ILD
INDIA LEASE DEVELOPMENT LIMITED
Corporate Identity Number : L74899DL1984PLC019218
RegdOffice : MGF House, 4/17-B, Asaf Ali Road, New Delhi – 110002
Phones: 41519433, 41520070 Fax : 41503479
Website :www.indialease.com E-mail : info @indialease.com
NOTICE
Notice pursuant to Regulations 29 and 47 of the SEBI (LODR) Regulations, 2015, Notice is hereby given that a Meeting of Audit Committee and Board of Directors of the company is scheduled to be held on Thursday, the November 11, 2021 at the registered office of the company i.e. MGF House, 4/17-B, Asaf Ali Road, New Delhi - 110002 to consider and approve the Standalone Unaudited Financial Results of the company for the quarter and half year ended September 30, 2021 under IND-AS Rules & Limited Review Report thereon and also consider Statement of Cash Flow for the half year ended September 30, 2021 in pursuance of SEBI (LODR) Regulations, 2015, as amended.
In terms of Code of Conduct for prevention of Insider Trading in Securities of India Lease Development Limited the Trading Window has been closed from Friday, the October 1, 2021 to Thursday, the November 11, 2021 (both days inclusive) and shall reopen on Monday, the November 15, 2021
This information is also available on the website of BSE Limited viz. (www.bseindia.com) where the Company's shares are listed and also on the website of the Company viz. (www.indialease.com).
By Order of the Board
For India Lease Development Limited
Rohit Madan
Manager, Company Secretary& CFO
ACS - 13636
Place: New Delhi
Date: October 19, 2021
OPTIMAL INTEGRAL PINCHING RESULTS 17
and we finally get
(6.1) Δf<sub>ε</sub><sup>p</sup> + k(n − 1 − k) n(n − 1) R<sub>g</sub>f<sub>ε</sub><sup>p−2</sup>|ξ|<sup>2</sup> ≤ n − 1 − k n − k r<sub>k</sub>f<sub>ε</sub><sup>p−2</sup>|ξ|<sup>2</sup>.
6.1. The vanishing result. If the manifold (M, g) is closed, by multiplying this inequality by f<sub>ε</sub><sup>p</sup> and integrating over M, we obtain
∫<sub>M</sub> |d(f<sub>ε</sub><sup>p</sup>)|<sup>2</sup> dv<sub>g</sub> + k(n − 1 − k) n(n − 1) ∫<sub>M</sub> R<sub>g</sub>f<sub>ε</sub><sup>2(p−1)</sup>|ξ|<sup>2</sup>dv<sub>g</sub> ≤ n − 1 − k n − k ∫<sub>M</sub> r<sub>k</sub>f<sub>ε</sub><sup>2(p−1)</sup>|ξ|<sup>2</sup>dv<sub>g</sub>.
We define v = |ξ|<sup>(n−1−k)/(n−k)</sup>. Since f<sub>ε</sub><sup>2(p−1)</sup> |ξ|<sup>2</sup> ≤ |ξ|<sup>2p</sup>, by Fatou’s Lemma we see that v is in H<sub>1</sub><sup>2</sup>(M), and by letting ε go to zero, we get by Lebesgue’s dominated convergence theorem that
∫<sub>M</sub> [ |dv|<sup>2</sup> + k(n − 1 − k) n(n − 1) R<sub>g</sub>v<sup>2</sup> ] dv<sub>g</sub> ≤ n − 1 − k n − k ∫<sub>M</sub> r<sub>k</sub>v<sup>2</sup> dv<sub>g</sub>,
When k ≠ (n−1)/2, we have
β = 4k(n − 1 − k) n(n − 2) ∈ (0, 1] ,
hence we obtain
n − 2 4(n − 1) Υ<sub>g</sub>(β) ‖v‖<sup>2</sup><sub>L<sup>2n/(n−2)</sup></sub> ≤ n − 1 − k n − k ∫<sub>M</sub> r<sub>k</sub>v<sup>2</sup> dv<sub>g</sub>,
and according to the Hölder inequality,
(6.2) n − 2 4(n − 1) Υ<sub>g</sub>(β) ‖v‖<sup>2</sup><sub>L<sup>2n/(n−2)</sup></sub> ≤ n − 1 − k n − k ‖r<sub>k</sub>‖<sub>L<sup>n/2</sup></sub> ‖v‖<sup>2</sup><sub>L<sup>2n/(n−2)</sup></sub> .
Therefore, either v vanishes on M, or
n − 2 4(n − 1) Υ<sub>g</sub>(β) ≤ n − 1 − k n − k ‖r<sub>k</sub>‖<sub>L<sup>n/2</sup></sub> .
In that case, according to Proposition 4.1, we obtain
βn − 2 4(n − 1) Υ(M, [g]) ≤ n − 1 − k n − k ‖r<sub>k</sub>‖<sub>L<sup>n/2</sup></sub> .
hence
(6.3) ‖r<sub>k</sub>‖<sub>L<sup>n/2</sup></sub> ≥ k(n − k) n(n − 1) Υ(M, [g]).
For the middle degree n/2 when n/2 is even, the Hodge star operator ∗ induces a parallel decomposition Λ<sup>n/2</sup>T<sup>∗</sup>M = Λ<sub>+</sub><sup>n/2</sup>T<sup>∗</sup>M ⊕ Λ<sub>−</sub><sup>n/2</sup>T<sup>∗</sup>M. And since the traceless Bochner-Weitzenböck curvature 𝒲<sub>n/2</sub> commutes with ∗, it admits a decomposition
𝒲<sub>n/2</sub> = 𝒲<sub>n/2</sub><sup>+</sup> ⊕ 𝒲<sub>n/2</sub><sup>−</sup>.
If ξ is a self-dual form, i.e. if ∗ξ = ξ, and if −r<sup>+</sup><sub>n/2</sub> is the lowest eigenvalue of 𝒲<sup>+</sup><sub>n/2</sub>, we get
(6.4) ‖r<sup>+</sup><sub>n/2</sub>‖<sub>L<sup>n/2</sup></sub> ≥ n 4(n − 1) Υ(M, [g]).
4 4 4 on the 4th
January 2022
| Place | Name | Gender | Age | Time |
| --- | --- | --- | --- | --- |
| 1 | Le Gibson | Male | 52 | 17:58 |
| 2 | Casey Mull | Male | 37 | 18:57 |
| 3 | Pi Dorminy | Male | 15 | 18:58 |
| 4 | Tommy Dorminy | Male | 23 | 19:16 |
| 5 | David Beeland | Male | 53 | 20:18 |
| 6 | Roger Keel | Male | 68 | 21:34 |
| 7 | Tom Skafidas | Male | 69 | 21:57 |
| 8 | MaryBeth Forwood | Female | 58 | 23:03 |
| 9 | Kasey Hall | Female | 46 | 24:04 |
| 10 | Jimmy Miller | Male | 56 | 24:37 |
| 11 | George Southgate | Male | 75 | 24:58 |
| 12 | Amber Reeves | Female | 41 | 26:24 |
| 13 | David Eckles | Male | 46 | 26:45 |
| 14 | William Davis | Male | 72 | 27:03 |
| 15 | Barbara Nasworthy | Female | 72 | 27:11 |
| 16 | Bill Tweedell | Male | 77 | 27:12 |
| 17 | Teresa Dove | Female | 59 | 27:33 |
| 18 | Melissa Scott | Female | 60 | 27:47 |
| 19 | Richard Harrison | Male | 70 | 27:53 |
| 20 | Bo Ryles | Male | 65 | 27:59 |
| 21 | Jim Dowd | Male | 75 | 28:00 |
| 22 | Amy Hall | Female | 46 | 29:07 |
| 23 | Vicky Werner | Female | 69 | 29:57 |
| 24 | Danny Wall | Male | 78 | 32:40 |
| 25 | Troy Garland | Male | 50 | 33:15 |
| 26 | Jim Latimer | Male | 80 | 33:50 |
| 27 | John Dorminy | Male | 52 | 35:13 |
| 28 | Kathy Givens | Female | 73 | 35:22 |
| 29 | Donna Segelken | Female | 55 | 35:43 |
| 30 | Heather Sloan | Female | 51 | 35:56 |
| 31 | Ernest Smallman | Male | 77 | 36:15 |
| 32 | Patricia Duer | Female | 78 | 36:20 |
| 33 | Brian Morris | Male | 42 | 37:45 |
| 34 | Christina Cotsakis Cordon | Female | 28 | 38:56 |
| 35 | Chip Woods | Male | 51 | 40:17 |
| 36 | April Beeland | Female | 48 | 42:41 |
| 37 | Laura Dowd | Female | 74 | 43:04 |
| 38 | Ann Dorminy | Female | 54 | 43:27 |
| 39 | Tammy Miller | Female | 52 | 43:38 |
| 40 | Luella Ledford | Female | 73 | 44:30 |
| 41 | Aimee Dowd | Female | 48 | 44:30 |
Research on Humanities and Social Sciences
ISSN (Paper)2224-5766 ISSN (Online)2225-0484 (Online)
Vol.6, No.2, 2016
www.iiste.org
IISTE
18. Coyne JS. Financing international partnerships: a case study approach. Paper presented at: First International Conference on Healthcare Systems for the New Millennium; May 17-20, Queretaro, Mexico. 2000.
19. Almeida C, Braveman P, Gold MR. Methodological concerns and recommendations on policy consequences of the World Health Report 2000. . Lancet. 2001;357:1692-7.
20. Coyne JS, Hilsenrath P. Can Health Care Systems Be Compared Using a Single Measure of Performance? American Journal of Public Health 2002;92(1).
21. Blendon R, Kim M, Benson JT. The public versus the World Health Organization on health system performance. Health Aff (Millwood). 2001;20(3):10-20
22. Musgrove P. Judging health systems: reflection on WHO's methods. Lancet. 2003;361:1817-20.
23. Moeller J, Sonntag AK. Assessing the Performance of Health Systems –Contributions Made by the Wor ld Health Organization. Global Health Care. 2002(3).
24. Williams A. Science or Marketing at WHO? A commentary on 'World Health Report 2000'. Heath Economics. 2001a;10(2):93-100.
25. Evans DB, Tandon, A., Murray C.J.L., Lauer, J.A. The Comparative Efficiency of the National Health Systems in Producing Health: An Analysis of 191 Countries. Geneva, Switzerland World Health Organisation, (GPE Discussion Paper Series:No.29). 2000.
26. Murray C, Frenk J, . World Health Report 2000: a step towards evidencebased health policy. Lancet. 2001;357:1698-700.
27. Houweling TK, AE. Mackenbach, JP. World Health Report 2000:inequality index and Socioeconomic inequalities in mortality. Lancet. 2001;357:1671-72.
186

******

What is required:
Take every line in the preceding listing that contains "Paper" and copy it.

Answer to this problem:
ISSN (Paper)2224-5766 ISSN (Online)2225-0484 (Online)
18. Coyne JS. Financing international partnerships: a case study approach. Paper presented at: First International Conference on Healthcare Systems for the New Millennium; May 17-20, Queretaro, Mexico. 2000.
25. Evans DB, Tandon, A., Murray C.J.L., Lauer, J.A. The Comparative Efficiency of the National Health Systems in Producing Health: An Analysis of 191 Countries. Geneva, Switzerland World Health Organisation, (GPE Discussion Paper Series:No.29). 2000.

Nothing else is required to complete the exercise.